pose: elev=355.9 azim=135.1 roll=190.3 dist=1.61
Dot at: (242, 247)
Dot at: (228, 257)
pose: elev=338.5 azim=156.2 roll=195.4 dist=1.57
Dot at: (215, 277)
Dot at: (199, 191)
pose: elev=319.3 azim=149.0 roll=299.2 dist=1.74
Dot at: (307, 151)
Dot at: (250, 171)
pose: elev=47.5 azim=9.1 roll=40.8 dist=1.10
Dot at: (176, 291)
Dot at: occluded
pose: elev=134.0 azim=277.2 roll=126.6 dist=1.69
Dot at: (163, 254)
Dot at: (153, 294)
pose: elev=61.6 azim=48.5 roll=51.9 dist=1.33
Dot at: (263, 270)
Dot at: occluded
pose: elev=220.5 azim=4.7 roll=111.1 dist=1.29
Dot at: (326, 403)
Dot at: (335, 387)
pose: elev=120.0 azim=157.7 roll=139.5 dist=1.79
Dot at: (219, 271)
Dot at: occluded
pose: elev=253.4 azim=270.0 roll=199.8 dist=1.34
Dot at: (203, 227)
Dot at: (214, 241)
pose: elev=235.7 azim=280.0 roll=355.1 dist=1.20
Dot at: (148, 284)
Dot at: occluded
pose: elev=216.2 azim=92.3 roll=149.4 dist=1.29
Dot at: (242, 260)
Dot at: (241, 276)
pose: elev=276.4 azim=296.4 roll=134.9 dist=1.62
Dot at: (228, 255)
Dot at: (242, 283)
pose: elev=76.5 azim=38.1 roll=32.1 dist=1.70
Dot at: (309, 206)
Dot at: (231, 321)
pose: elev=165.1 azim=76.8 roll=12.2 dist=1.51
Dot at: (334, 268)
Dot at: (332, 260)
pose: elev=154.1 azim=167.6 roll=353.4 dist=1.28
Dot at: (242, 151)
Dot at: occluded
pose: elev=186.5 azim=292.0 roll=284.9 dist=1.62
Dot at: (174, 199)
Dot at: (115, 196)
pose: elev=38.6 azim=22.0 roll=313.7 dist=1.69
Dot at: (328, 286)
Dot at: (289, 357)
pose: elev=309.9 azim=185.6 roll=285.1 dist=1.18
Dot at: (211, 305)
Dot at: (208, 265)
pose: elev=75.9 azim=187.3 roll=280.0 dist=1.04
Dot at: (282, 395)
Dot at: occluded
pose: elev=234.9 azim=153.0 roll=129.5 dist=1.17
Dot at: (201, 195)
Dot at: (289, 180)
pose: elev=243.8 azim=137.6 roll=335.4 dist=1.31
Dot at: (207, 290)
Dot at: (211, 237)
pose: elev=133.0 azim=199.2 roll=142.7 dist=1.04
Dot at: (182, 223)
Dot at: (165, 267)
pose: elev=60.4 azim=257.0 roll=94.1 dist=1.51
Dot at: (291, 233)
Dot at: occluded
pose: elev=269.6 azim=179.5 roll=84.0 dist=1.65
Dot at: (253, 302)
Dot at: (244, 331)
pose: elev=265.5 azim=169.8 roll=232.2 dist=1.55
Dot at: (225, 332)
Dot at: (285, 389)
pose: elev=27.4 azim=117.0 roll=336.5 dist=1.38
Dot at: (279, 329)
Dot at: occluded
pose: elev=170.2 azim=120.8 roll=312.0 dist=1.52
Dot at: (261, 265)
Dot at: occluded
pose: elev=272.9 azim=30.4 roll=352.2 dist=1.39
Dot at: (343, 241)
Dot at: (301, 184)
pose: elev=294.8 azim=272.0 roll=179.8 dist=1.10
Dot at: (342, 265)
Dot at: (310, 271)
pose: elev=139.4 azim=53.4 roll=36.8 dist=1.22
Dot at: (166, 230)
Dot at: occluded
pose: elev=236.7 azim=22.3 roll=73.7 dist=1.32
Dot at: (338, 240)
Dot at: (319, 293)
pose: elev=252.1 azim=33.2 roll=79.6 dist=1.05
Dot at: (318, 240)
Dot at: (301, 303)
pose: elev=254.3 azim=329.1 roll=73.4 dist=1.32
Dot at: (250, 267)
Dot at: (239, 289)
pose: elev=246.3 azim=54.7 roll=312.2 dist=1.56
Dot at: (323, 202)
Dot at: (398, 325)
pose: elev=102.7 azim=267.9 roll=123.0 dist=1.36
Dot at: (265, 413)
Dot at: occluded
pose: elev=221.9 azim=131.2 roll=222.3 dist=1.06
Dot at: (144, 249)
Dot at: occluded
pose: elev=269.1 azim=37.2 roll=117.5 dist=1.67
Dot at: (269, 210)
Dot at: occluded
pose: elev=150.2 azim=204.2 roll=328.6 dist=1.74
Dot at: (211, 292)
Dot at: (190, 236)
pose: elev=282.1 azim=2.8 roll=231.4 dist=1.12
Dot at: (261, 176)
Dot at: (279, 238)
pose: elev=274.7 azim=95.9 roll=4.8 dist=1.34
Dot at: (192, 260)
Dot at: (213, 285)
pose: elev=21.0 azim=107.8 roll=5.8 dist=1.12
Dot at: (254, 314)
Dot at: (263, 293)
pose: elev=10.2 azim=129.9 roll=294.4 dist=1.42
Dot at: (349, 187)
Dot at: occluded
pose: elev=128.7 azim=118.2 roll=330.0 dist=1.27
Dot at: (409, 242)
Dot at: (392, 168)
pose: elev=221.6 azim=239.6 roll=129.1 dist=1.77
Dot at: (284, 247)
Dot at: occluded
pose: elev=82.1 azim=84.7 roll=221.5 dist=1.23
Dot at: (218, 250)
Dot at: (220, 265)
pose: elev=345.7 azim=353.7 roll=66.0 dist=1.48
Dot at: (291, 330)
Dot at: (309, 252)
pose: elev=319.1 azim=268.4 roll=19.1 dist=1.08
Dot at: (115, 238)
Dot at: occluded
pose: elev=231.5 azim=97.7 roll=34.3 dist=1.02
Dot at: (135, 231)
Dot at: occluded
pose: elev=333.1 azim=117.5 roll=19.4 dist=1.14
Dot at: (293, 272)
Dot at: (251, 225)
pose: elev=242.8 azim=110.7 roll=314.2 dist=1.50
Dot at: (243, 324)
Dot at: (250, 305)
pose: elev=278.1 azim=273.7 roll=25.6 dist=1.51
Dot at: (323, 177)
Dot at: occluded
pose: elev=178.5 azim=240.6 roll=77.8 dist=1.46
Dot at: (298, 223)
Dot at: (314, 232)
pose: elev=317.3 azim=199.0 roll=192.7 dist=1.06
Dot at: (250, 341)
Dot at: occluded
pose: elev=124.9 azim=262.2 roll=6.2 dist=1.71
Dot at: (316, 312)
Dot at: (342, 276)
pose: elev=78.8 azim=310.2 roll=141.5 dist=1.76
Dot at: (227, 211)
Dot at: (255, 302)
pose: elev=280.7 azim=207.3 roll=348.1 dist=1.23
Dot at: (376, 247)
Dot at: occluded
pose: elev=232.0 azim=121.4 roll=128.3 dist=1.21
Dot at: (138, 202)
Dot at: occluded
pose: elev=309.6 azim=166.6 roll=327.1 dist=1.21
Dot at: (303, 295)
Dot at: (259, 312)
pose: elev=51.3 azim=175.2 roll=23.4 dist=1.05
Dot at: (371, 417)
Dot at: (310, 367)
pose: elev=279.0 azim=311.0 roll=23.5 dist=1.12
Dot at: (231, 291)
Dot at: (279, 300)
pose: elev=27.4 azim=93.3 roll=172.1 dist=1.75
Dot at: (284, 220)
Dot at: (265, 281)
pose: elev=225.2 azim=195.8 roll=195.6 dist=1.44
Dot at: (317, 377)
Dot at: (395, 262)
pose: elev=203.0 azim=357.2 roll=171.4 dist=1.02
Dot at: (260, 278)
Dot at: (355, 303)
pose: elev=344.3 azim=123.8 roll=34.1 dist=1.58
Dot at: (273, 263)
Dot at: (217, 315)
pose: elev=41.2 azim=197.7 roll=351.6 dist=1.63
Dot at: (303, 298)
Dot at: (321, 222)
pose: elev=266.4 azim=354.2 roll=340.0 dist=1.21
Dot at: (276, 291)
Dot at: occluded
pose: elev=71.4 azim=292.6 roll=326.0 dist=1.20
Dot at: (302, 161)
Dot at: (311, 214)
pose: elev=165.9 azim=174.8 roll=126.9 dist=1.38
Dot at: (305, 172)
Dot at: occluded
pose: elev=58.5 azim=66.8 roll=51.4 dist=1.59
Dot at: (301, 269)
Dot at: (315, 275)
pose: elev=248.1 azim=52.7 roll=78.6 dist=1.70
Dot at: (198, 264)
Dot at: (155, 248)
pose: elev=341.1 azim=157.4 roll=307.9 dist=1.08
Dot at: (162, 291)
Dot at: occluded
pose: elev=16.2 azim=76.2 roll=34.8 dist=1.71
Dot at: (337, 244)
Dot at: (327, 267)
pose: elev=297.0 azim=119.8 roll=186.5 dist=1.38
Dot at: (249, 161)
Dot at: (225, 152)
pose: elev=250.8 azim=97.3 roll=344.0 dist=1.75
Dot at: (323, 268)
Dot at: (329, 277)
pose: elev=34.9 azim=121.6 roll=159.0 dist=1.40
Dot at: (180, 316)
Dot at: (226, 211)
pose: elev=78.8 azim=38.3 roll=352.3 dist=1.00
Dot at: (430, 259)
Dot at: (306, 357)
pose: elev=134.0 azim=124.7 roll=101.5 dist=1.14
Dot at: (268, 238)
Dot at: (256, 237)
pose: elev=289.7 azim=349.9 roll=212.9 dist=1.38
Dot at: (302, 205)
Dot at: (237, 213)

=== Ziel der Aufgabe ===
Gib die Zeilen vom Beginn der Einträge bis zur Zeile mit "Dot at: (244, 331)" einschließlich als nummerierte Liste wieder. Lass dabei Leerzeilen weg.

=== Antwort ===
1. pose: elev=355.9 azim=135.1 roll=190.3 dist=1.61
2. Dot at: (242, 247)
3. Dot at: (228, 257)
4. pose: elev=338.5 azim=156.2 roll=195.4 dist=1.57
5. Dot at: (215, 277)
6. Dot at: (199, 191)
7. pose: elev=319.3 azim=149.0 roll=299.2 dist=1.74
8. Dot at: (307, 151)
9. Dot at: (250, 171)
10. pose: elev=47.5 azim=9.1 roll=40.8 dist=1.10
11. Dot at: (176, 291)
12. Dot at: occluded
13. pose: elev=134.0 azim=277.2 roll=126.6 dist=1.69
14. Dot at: (163, 254)
15. Dot at: (153, 294)
16. pose: elev=61.6 azim=48.5 roll=51.9 dist=1.33
17. Dot at: (263, 270)
18. Dot at: occluded
19. pose: elev=220.5 azim=4.7 roll=111.1 dist=1.29
20. Dot at: (326, 403)
21. Dot at: (335, 387)
22. pose: elev=120.0 azim=157.7 roll=139.5 dist=1.79
23. Dot at: (219, 271)
24. Dot at: occluded
25. pose: elev=253.4 azim=270.0 roll=199.8 dist=1.34
26. Dot at: (203, 227)
27. Dot at: (214, 241)
28. pose: elev=235.7 azim=280.0 roll=355.1 dist=1.20
29. Dot at: (148, 284)
30. Dot at: occluded
31. pose: elev=216.2 azim=92.3 roll=149.4 dist=1.29
32. Dot at: (242, 260)
33. Dot at: (241, 276)
34. pose: elev=276.4 azim=296.4 roll=134.9 dist=1.62
35. Dot at: (228, 255)
36. Dot at: (242, 283)
37. pose: elev=76.5 azim=38.1 roll=32.1 dist=1.70
38. Dot at: (309, 206)
39. Dot at: (231, 321)
40. pose: elev=165.1 azim=76.8 roll=12.2 dist=1.51
41. Dot at: (334, 268)
42. Dot at: (332, 260)
43. pose: elev=154.1 azim=167.6 roll=353.4 dist=1.28
44. Dot at: (242, 151)
45. Dot at: occluded
46. pose: elev=186.5 azim=292.0 roll=284.9 dist=1.62
47. Dot at: (174, 199)
48. Dot at: (115, 196)
49. pose: elev=38.6 azim=22.0 roll=313.7 dist=1.69
50. Dot at: (328, 286)
51. Dot at: (289, 357)
52. pose: elev=309.9 azim=185.6 roll=285.1 dist=1.18
53. Dot at: (211, 305)
54. Dot at: (208, 265)
55. pose: elev=75.9 azim=187.3 roll=280.0 dist=1.04
56. Dot at: (282, 395)
57. Dot at: occluded
58. pose: elev=234.9 azim=153.0 roll=129.5 dist=1.17
59. Dot at: (201, 195)
60. Dot at: (289, 180)
61. pose: elev=243.8 azim=137.6 roll=335.4 dist=1.31
62. Dot at: (207, 290)
63. Dot at: (211, 237)
64. pose: elev=133.0 azim=199.2 roll=142.7 dist=1.04
65. Dot at: (182, 223)
66. Dot at: (165, 267)
67. pose: elev=60.4 azim=257.0 roll=94.1 dist=1.51
68. Dot at: (291, 233)
69. Dot at: occluded
70. pose: elev=269.6 azim=179.5 roll=84.0 dist=1.65
71. Dot at: (253, 302)
72. Dot at: (244, 331)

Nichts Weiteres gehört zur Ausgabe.